My name is David Hyman. I’m married to Martha, a professional photographer and we have two sons. We live in the great town of Pittsboro, NC. I am an ordained priest in the Anglican Mission in America and I currently serve as the Associate Rector of All Saints Church – Chapel Hill Durham. I am also working with a group in my community to plant a faithful Anglican parish in Chatham County.
I am not a cradle Anglican/Episcopalian. I came to faith in Christ in a baptistic church and spent a number of years in charismatic/non denominational communities. During my twenties, I worked in Computer Software development and spent a lot of time ministering to youth through a parachurch ministry. That season of life and ministry was both formational and clarifying as it was during this time I noticed the deep compulsion to serve Christ and his Church. I suspected for the first time that I was being called to full time ministry.
It was also during this time I became increasingly uncomfortable with the obsession in our ministry community and in our church to be relevant; code in the church for mimicking the trends, styles, and icons of pop culture in order to maximize mass appeal for ministry. Each year, a new church or a new guru emerged that finally figured IT out. I watched as thousands flocked to sit at their feet to glean some grain of insight into how to make Jesus significant to the world, so that more people would join our churches and ministries. It was all very pelagian, as we trusted ourselves too much.
At first, I was compliant with this program but I became more and more unsettled. It was exhausting to always be searching for a silver bullet that does not exist. So Martha and I stepped out of organized ministry and church for a season and started a home church. The irony is not lost on me – I was tired of trying to figure IT out, so let’s start our own version of church. After a year or so of what really was an amazing experience of Christian community, I could not get away from the reality that Christ considers the Church as his bride. Indeed, he was one flesh with her. The Church is his Body. If the Church was indeed the Body of Christ, it was always and could only be relevant. As Ephesians 1:23 says, the Church is “his body, the fullness of him who fills all in all.” The fullness of Christ!
What emerged in me was a desire to find the Church. This came from an intuitive longing (kardia) and an intellectual desire (logos) to understand why my experience of churches had been so void of the rich tradition of the centuries before. There was the Great Tradition and 2,000 years of history that I needed to contend with. There is spiritual authority and apostolic succession. The Triune God did not leave us alone to figure this out for ourselves. For centuries the Holy Spirit had been speaking to the faithful. Why did the ethos of our contemporary worship forms and ministry strategies seem to ignore this reality?

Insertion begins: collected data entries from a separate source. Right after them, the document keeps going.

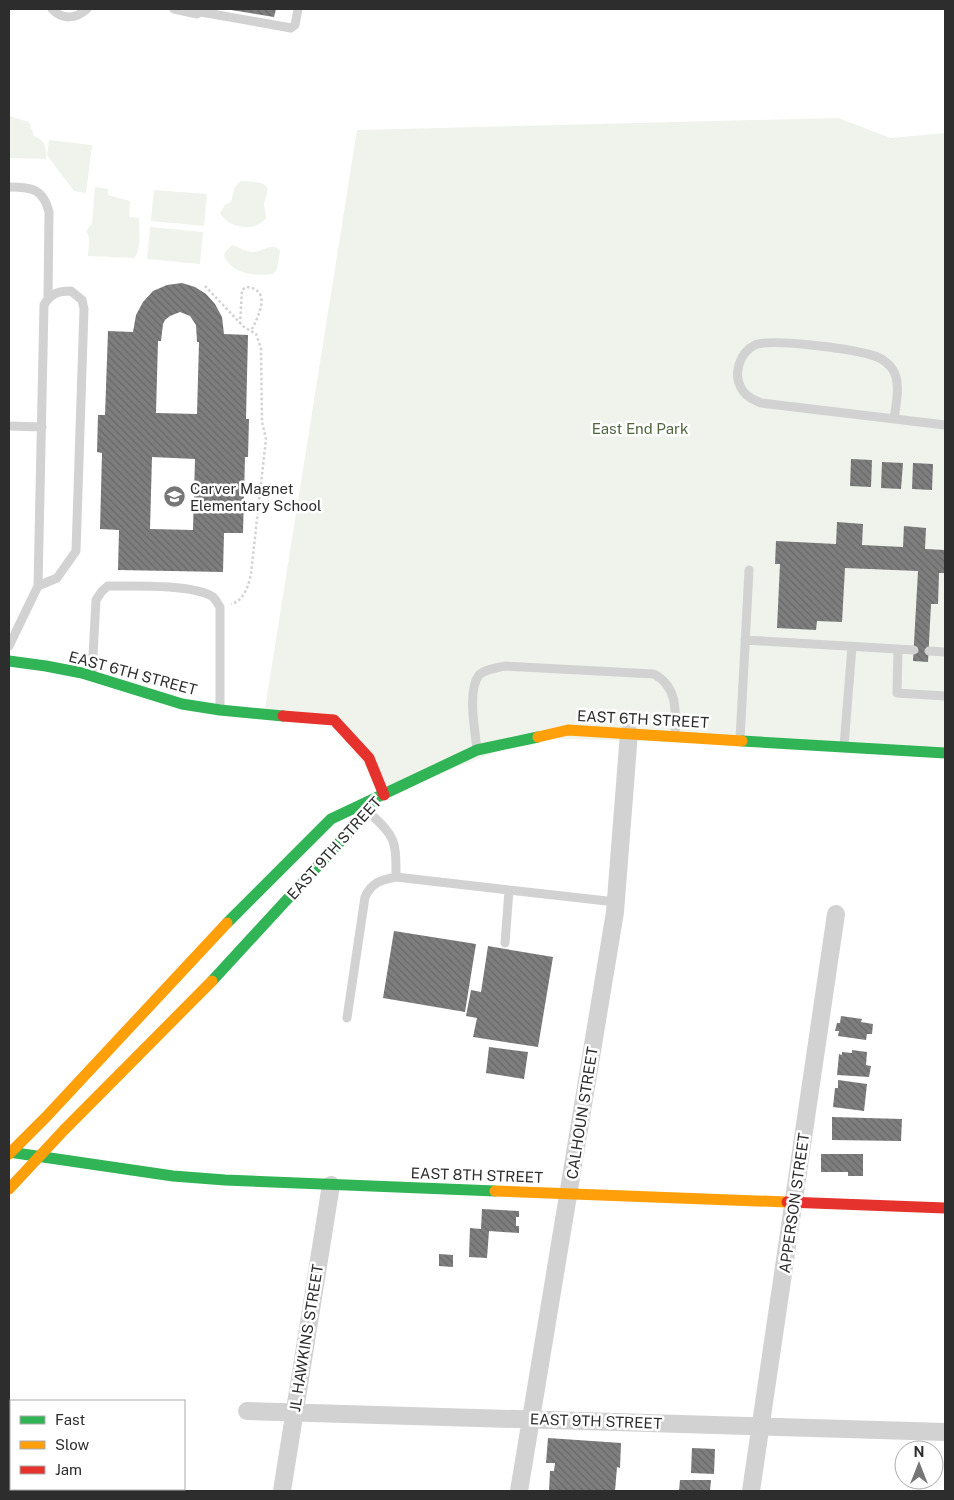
<svg xmlns="http://www.w3.org/2000/svg" width="954" height="1500" font-family="'Public Sans',sans-serif">
	<defs>
		<pattern id="building-back-hatch" width="6" height="6" patternUnits="userSpaceOnUse" patternTransform="scale(1.25)"><rect width="6" height="6" fill="#7e7e7e"/><path d="M-1 5l2 2M0 0l6 6M5-1l2 2" fill="none" stroke="#686868"/></pattern>
	</defs>
	<rect width="100%" height="100%" fill="#fff"/>
	<path fill="#f0f3ec" d="M9 116 29 122 34 136C45 140 47 148 46 159L9 158Z
		M838 118 891 138 945 133V750L532 738 384 795 334 720 264 715 357 130Z
		M49 140 92 145 86 193 74 191 47 155Z
		M241 181 256 182 264 184 268 189 264 204 266 218C255 233 228 228 220 213L225 205 231 202 235 187Z
		M95 187 108 189V195L130 201 129 217 139 218C139 230 142 248 134 258L88 256C88 251 90 243 89 238 87 231 85 231 92 224Z
		M154 190 207 194 204 226 151 221Z
		M150 227 203 232 200 264 147 259Z
		M232 245C239 247 246 252 253 252 263 252 273 241 280 251L277 269 273 274C255 276 233 275 224 256L225 252Z"/>
	<path fill="url(#building-back-hatch)" fill-rule="evenodd" d="M225 9H276L274 17Z
		M182 283 195 287 206 294 215 304 222 317 224 334 248 335 246 419H249L248 457H245L243 533H224L223 572 118 570 119 530 100 529 102 453 97 452 98 415H105L108 331 133 332 136 315 143 302 153 291 167 285ZM180 312 190 316 196 325 197 342H199L197 414 156 413 158 341H161L163 324 165 320 170 316ZM152 457 195 459 193 530 150 529Z
		M851 459 872 460 871 487 850 486Z
		M882 462 903 463 901 489 881 488Z
		M913 463 933 464 932 490 912 489Z
		M837 522 863 524 862 545 903 547 904 526 926 528 925 549 945 550V573H939L938 604H931L928 662 913 661 918 571 845 568 842 622 817 621 816 630 777 628 780 564H775L776 541 836 544Z
		M394 931 476 944 465 1012 383 998Z
		M488 946 553 957 538 1047 473 1037 477 1018 466 1016 471 990 481 992Z
		M841 1016 862 1019 861 1022 873 1024 872 1034H867L866 1040 838 1036 839 1031H835L837 1023H840Z
		M489 1047 528 1052 524 1079 486 1073Z
		M852 1050 867 1052 866 1065 871 1066 869 1077 837 1075 839 1054 842 1055V1052L852 1053Z
		M838 1080 867 1084 864 1111 833 1107 835 1088H838Z
		M832 1117 902 1119 901 1141 832 1140Z
		M821 1154H863V1176H848V1172H821Z
		M482 1209 519 1211V1217H516V1226H519V1233L489 1231 487 1258 469 1257 470 1228 481 1229Z
		M439 1254 453 1255V1267L439 1266Z
		M548 1438 621 1443 620 1468 617 1467 615 1491H549L550 1471H554L555 1463H546Z
		M692 1448 715 1449 714 1474 691 1473Z
		M680 1480H711L710 1491H679Z"/>
	<g fill="none" stroke-linecap="round" stroke-linejoin="round">
		<path stroke="#d2d2d2" stroke-width="2.5" stroke-dasharray="2.5 2.5" stroke-linecap="butt" d="M205 286 244 327 256 334 261 348 262 422 266 439 251 573C249 585 244 601 231 604
			M240 324 242 290 246 287C273 289 258 317 251 331"/>
		<path stroke="#d2d2d2" stroke-width="9" d="M52 9C62 20 76 19 87 9
			M174 9 197 14 201 12 203 9
			M201 12 291 28 295 25 298 9
			M9 187C31 187 43 188 49 212L48 298
			M894 419C896 403 902 381 891 367 885 360 877 356 868 354 849 349 771 338 755 345 739 353 732 375 743 391 747 397 754 400 761 403L945 425
			M9 426 42 427
			M745 640 914 650
			M9 646 38 586 44 305C50 294 58 291 71 291L82 300 84 309 76 551 57 578 38 586
			M898 650 897 693 945 696
			M929 651 945 652
			M92 674 96 600 102 591 108 586C132 586 194 584 213 597 215 599 218 604 220 607V710
			M740 740 749 570
			M844 746 852 647
			M477 749C475 730 467 691 479 675 485 669 497 668 505 666L654 674C678 687 676 712 675 736
			M368 812C396 836 396 841 396 877
			M509 890 616 902
			M347 1018 365 897C372 882 381 880 396 877L509 890 505 943"/>
		<path stroke="#d2d2d2" stroke-width="18" d="M247 1411 945 1432
			M282 1491 331 1185
			M519 1491 615 912 629 733
			M751 1491 836 914"/>
		<path stroke="#30b455" stroke-width="11" d="M9 661 46 666 82 673 182 704 220 710 283 716
			M742 741 945 753
			M227 923 331 819 477 750 538 737
			M212 981 373 806
			M9 1152 173 1176 225 1180 495 1191"/>
		<path stroke="#ff9f0a" stroke-width="11" d="M538 737 568 730 742 741
			M9 1154 46 1117 227 923
			M9 1189 64 1130 212 981
			M495 1191 787 1202"/>
		<path stroke="#e5322d" stroke-width="11" d="M283 716 334 720 369 758 384 795
			M787 1202 945 1208"/>
	</g>
	<defs>
		<symbol id="school-disc" viewBox="-11 -11 22 22"><circle r="9.5" fill="#767676" stroke="#fff"/><path d="M0-5L7-2L0 1L-7-2ZM-4 1L0 2.5L4 1V4Q0 6-4 4Z" fill="#fff"/></symbol>
	</defs>
	<g fill-rule="evenodd">
		<use href="#school-disc" x="162" y="484" width="25" height="25"/>
	</g>
	<g text-anchor="middle" dominant-baseline="central" stroke-width="5" stroke-linejoin="round" paint-order="stroke">
		<g font-size="15" fill="#50663e" stroke="#fff">
			<text x="640" y="428">East End Park</text>
		</g>
		<g font-size="15" fill="#2d2d2d" stroke="#fff" text-anchor="start">
			<text x="190" y="488">Carver Magnet<tspan x="190" dy="17">Elementary School</tspan></text>
		</g>
		<g font-size="15" fill="#2d2d2d" stroke="#fff">
			<text transform="translate(133 673) rotate(15)">EAST 6TH STREET</text>
			<text transform="translate(643 719) rotate(3)">EAST 6TH STREET</text>
			<text transform="translate(334 848) rotate(-48)">EAST 9TH STREET</text>
			<text transform="translate(582 1113) rotate(-81)">CALHOUN STREET</text>
			<text transform="translate(477 1175) rotate(2)">EAST 8TH STREET</text>
			<text transform="translate(794 1203) rotate(-82)">APPERSON STREET</text>
			<text transform="translate(306 1338) rotate(-81)">JL HAWKINS STREET</text>
			<text transform="translate(596 1421) rotate(2)">EAST 9TH STREET</text>
		</g>
	</g>
	<rect width="954" height="1500" fill="none" stroke="#2d2d2d" stroke-width="20"/>
	<rect x="10" y="1400" width="175" height="90" fill="#ffffff" stroke="#ababab"/>
	<rect x="20" y="1416" width="25" height="8" fill="#30b455" stroke="#ababab"/>
	<text x="55" y="1425" font-size="15" fill="#2d2d2d">Fast</text>
	<rect x="20" y="1441" width="25" height="8" fill="#ff9f0a" stroke="#ababab"/>
	<text x="55" y="1450" font-size="15" fill="#2d2d2d">Slow</text>
	<rect x="20" y="1466" width="25" height="8" fill="#e5322d" stroke="#ababab"/>
	<text x="55" y="1475" font-size="15" fill="#2d2d2d">Jam</text>
	<g transform="translate(919 1465)"><circle r="24" fill="#ffffff" stroke="#ababab"/>
	<path d="M0-4L9 19L0 12L-9 19Z" fill="#767676"/>
	<text y="-8" font-size="14" font-weight="bold" text-anchor="middle" fill="#2d2d2d">N</text>
	</g>
</svg>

As I was asking these question, Martha and I visited an Anglican church and it was as if we came home and we’ve never looked back. In 2002, with the blessing of Bishop Terrell Glenn, I attended Regent College in Vancouver, BC and enrolled in their Anglican Studies program. I was ordained a Deacon in March 2007 by Bishop Chuck Murphy and a Priest in September 2007 by Bishop John Rodgers.
My commitment to serving Christ in the Anglican Way is stronger than ever. I have been blessed by my involvement with the Anglican Mission and especially by the episcopal oversight of the Episcopal Church of Rwanda. I have been discouraged by the division in the Anglican Communion but I am encouraged as I see that faithful Anglicans in North America are joining together for on-the-ground unity in mission and ministry.